WHAT THE TASK REQUIRES. Format the data as a two-column CSV with the columns field and entry, starting at the line that contains "phylum: Chordata" and ending at the end of the data. Give one row per line, with each value in its own quoted field and any line breaks replaced by spaces.

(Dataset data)
********************

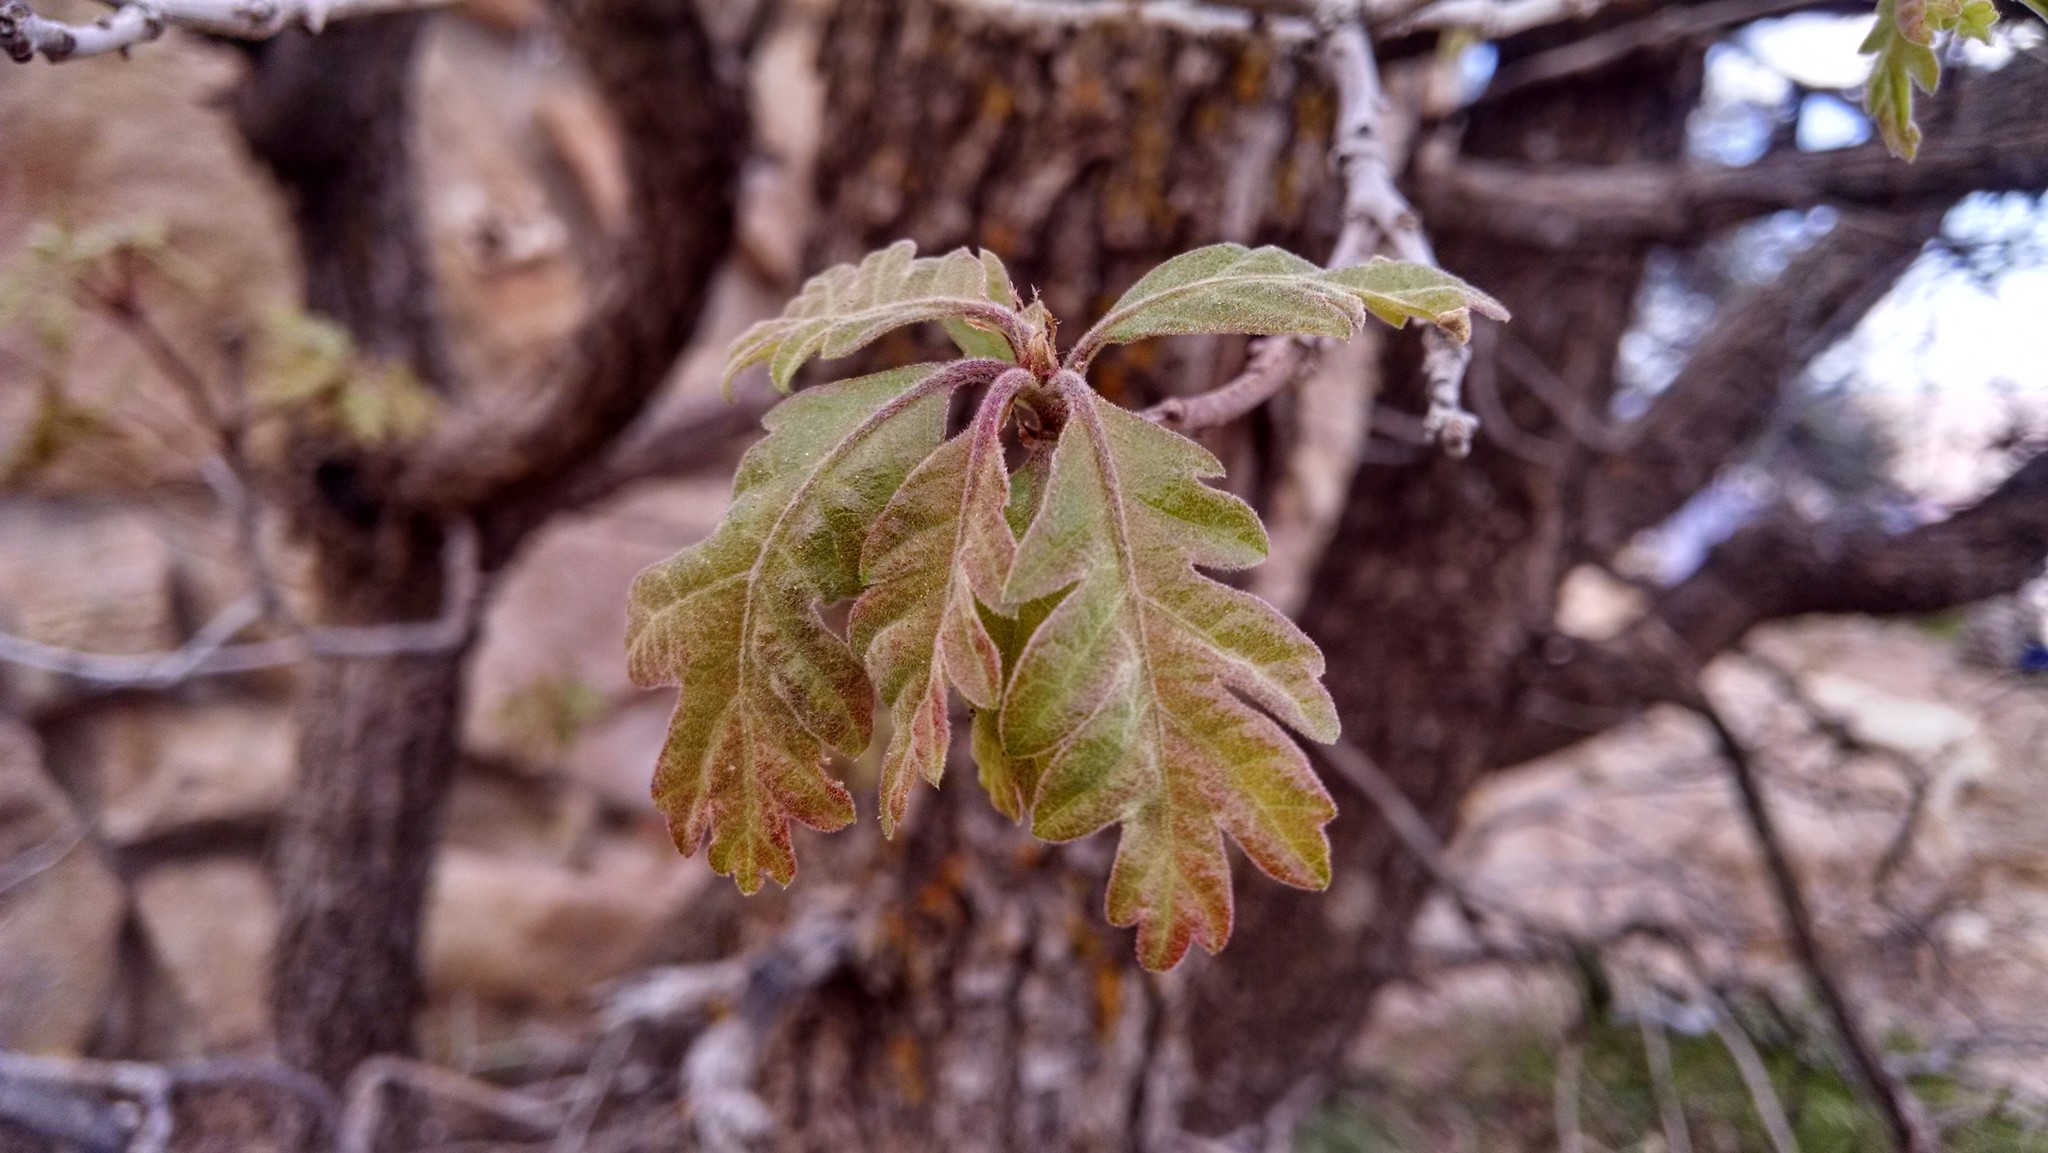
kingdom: Plantae
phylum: Tracheophyta
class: Magnoliopsida
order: Fagales
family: Fagaceae
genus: Quercus
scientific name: Quercus gambelii
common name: Gambel oak
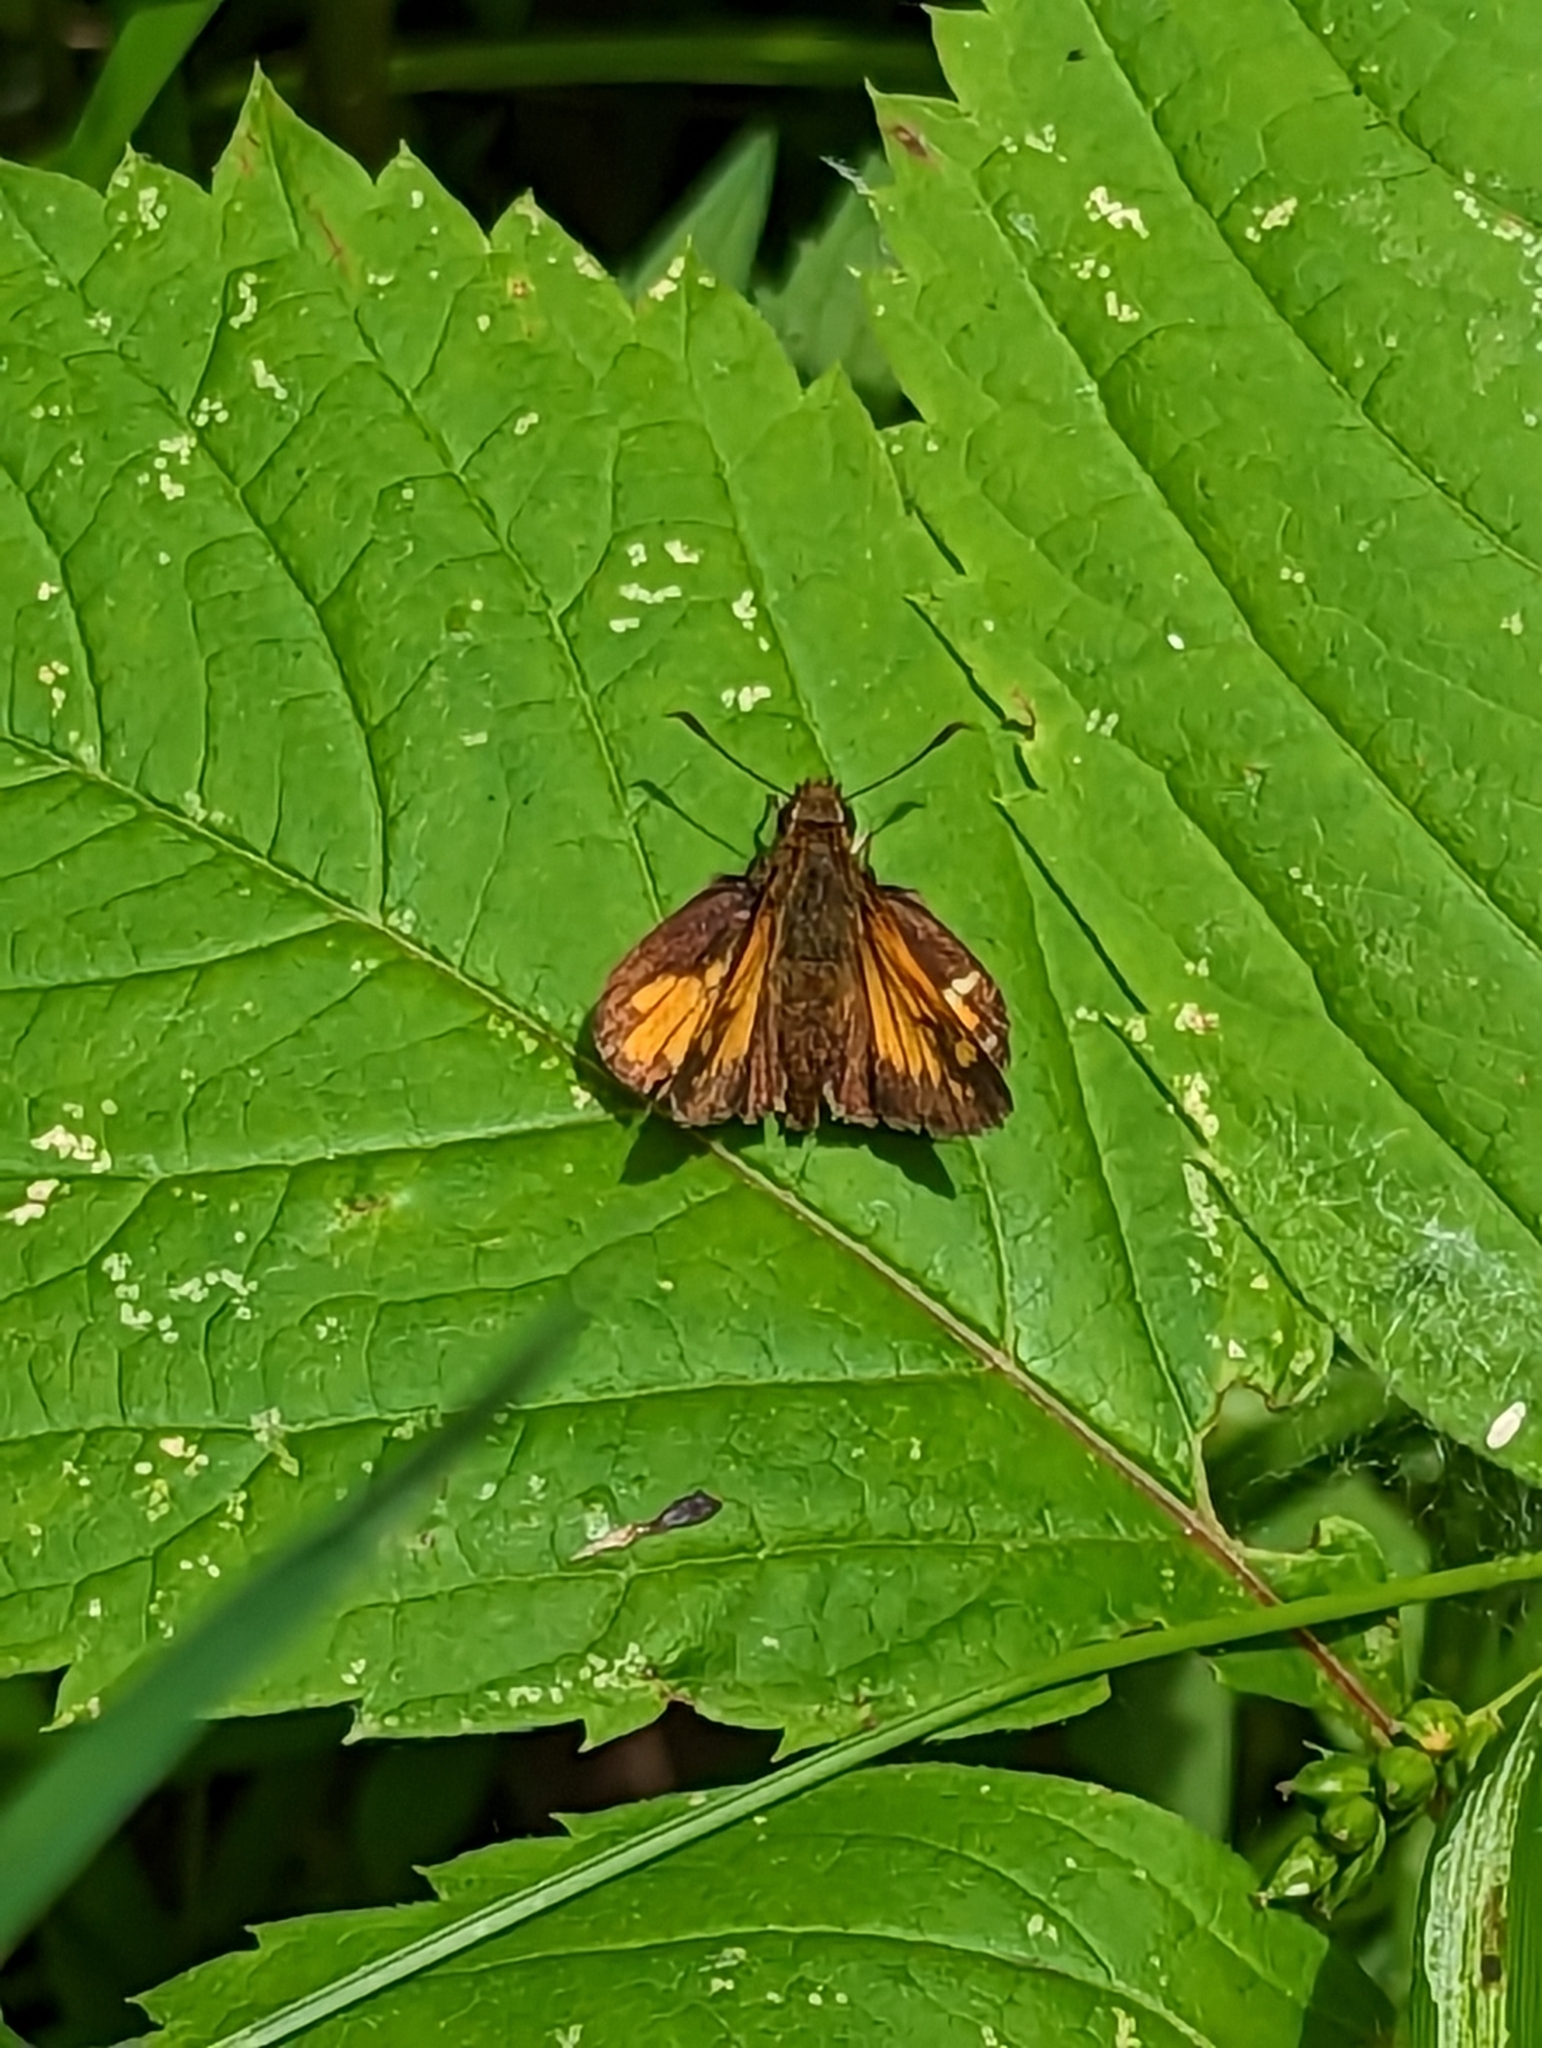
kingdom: Animalia
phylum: Arthropoda
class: Insecta
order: Lepidoptera
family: Hesperiidae
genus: Lon
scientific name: Lon hobomok
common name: Hobomok skipper
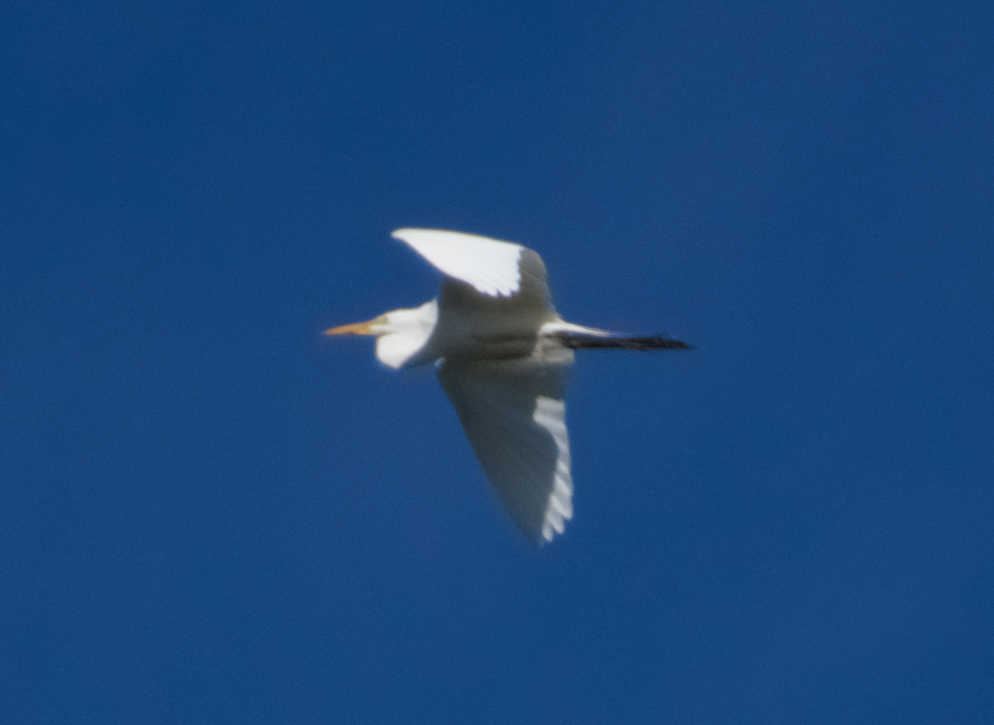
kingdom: Animalia
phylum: Chordata
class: Aves
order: Pelecaniformes
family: Ardeidae
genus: Ardea
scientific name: Ardea alba
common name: Great egret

********************

FULL RESPONSE.
field,entry
"phylum:","Chordata"
"class:","Aves"
"order:","Pelecaniformes"
"family:","Ardeidae"
"genus:","Ardea"
"scientific name:","Ardea alba"
"common name:","Great egret"